After a two-year hiatus, the musical train will resume its cross-Canada trek in support of community food banks

The Canadian Pacific (CP) Holiday Train is returning to the rails this season on its first cross-continent tour in three years, and will make stops in Milton and Hamilton on Nov. 29.

The program features two trains, one heading across Canada and another through parts of the US, that will once again raise money, food and awareness for local food banks in communities along the CP network.

"The Holiday Train is all about families and communities coming together to celebrate the season and help those in need," said Keith Creel, CP's president and chief executive officer. "We are excited to be back out on the rails and in our communities, taking these two beautiful trains across our network and sharing the joy that comes with gathering in the spirit of giving."
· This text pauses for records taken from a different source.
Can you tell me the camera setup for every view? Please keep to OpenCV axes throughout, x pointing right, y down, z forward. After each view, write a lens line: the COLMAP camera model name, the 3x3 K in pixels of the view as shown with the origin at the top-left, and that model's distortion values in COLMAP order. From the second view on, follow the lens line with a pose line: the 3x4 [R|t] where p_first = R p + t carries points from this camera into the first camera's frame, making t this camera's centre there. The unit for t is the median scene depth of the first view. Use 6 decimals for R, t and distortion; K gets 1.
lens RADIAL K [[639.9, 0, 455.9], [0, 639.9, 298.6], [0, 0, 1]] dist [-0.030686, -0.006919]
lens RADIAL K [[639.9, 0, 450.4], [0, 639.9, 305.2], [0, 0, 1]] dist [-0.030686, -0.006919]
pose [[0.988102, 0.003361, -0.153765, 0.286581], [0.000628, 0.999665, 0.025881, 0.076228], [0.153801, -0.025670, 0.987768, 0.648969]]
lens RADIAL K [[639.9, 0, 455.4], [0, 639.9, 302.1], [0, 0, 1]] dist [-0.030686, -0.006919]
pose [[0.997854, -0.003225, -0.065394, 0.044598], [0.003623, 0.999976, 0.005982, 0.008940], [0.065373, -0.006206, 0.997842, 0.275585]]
The tour will feature 168 live shows across Canada and the US, including at the two local stops. The Canadian train tour will launch on on Nov. 24 in Lac-Megantic and the final show will be in Port Coquitlam, B.C., on Dec. 18.
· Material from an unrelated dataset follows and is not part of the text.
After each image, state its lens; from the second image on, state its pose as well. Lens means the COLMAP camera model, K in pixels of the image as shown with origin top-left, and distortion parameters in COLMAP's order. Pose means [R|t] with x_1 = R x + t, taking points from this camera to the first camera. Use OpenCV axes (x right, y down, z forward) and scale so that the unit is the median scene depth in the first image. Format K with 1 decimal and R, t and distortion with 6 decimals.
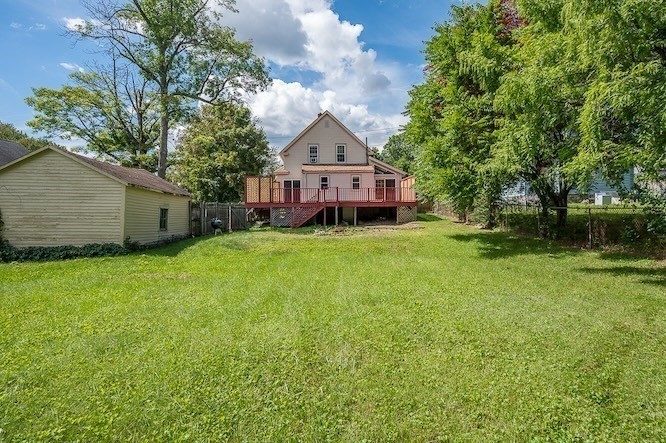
lens RADIAL K [[379.6, 0, 333.0], [0, 379.6, 221.5], [0, 0, 1]] dist [-0.002814, -0.000347]
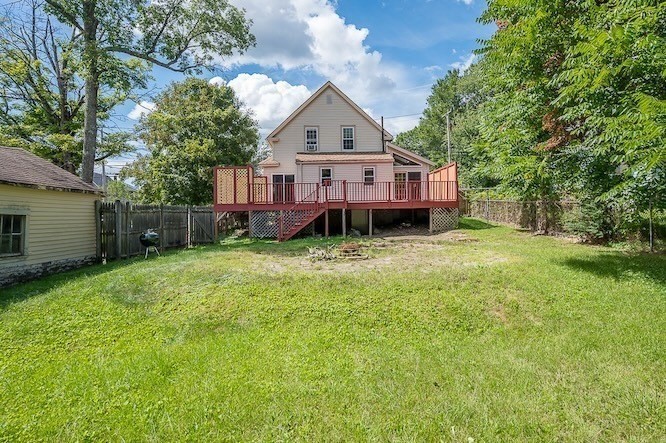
lens RADIAL K [[372.4, 0, 333.0], [0, 372.4, 221.5], [0, 0, 1]] dist [0.001964, 0.000356]
pose [[0.999839, -0.006783, -0.016642, 0.001589], [0.006689, 0.999962, -0.005666, -0.010640], [0.016679, 0.005554, 0.999845, 0.269963]]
The train is scheduled to arrive at Glen Eden Ski and Snowboard Centre, 5234 Kelso Rd.,  at 4:45 p.m. on Nov. 29 with performances by Lindsay Ell and Texas Hill from 5 to 5:30 p.m. It will arrive in Hamilton at 7:45 p.m., at the railway tracks across from Gage Park (742 Lawrence Rd.). The festivities run from 8 to 8:30 p.m., with performances by Ell and Jo Jo Mason. Hamilton Food Share will also be on hand to collect food and cash donations. 

A full schedule is available at (Milton and surrounding area is part of the US train tour).

This year's performers at other stops will include Alan Doyle, Tenille Townes and Mackenzie Porter.

Holiday Train shows are free to attend, but CP asks attendees to bring a cash or non-perishable food donation if they're able.

Local food banks will set up collection stations at each event, with all donations made staying with the local food bank to help people in need in the community. Because local food banks buy food at a discount, cash donations can go further than food donations to help those in need.

Since the Holiday Train program launched in 1999, it's raised more than $21 million and collected 5 million pounds of food for community food banks across North America.